5 Factors That Decide Your Credit Score
Your credit score is an essential factor when it comes to buying a home. It determines whether a buyer qualifies for a mortgage and at what interest rate. Lenders use credit scores to assess the risk of lending money to potential homebuyers. Therefore, it is crucial to understand the factors that influence your credit score.
The five key factors that determin your credit score are: Payment history, length of credit history, amounts owed, credit mix, and any new credit recently obtained. Let's dive into these five key factors.
1. Payment History: Your payment history is the most critical factor affecting your credit score. It accounts for approximately 35% of the total score.
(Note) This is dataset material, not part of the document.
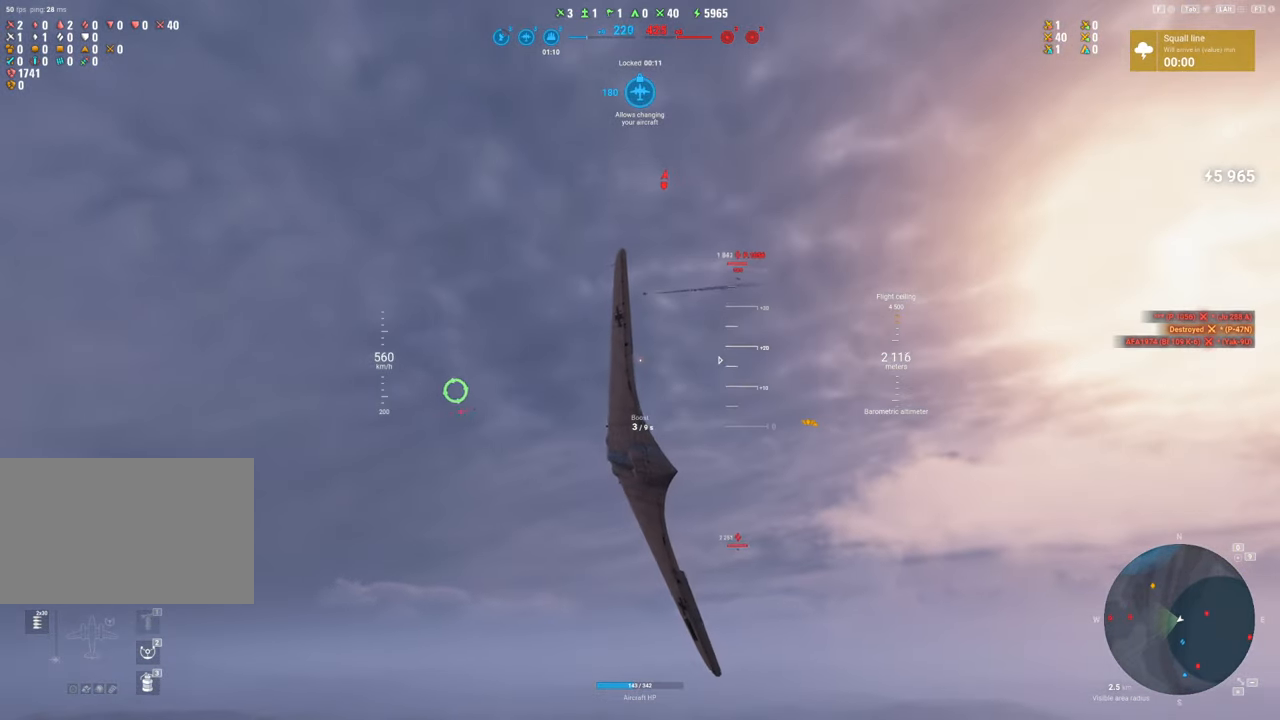
{"keys": ["a", "shift"], "mouse": [], "mouse_move": "still", "events": [[317, "a", "down"]]}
Lenders want to see consistent, on-time payments for all your debts, including credit cards, loans, and utilities.
2. Length of Credit History: The length of your credit history makes up around 15% of your credit score. Lenders want to see a longer credit history to assess your borrowing habits. If you have a limited credit history, it is advisable not to close old credit accounts, as they contribute to the overall length of your credit history.
3. Amounts Owed: The amount you owe on your credit accounts contributes to 30% of your credit score. Lenders evaluate your credit utilization ratio, which is the amount of credit you have used compared to your total available credit. It is ideal to keep your credit card balances low and avoid maxing out your credit limits.
4. Credit Mix: The variety of credit accounts you have also impacts your credit score, accounting for approximately 10%. Lenders prefer to see a mix of installment loans (such as mortgages or car loans) and revolving credit (such as credit cards). This demonstrates your ability to handle different types of credit.
5. Any New Credit: Opening numerous new credit accounts within a short period can negatively affect your credit score. This factor contributes about 10% to your overall score. Multiple credit inquiries can signal financial distress or a higher risk of default to lenders.
Understanding these factors can help you take proactive steps to improve your credit score before applying for a mortgage. It is advisable to review your credit report regularly, address any errors, and maintain good financial habits.